Strong Compute currently supports uploading private datasets 100GB or less in size from AWS S3 buckets.

  1. Visit the Datasets page on Control Plane (ensure you have selected the intended Organisation from the menu top-right) and click on New Dataset
  2. Complete the New Dataset form, including AWS S3 bucket name and credentials information, leave the format set to "small_unstructured", and click on Add Dataset.
  3. Returning to the Datasets page you will see your dataset registered on Control Plane. The status of the new dataset will report its progress through the preprocessing pipeline including Created indicating the dataset has been added to the web application, but has not yet been cached onto the ISC system, Caching indicating the dataset is currently being cached from S3 (this may take several minutes for larger S3 buckets), and Available indicating the dataset has been cached onto the ISC system, and can be accessed in training. Note the dataset_id for the new dataset for use in the next step.

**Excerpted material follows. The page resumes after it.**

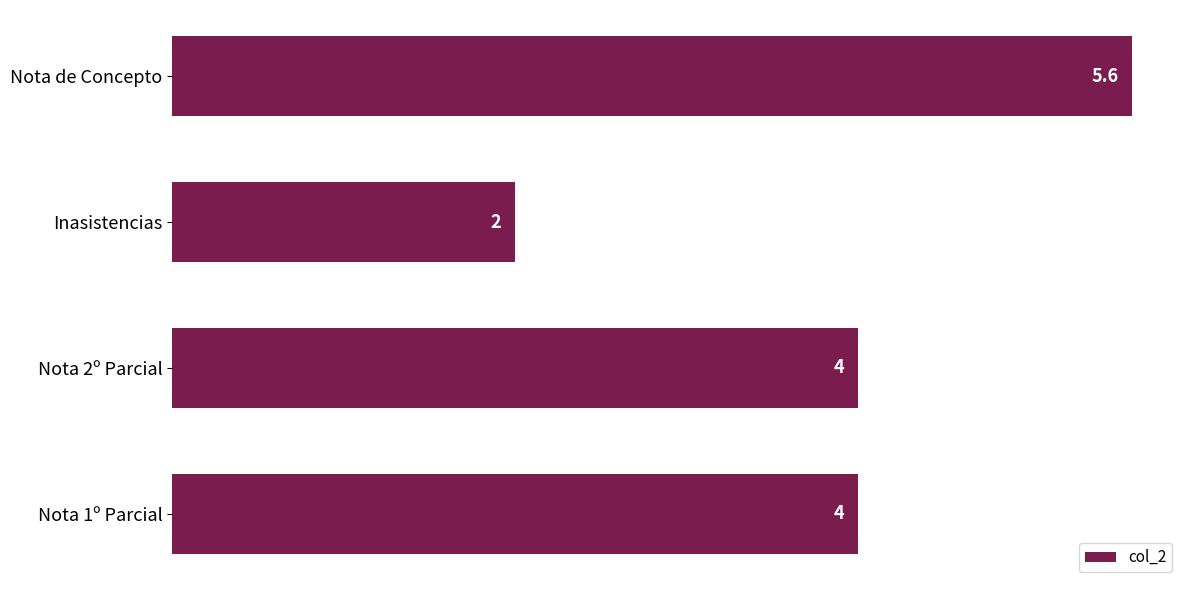

Approximately how many times larger is the value at Inasistencias compared to Nota 2º Parcial?

0.5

  4. Edit your .isc file to include the additional field dataset_id="<dataset_id>". The ISC will mount your dataset read-only at /data/<contents-of-your-bucket> which your cont.

Note: All users within the Organisation that the Dataset was created under will be able to see the Dataset and access it in training. Currently datasets created in the above fashion are only accessible in training, not from your development environment.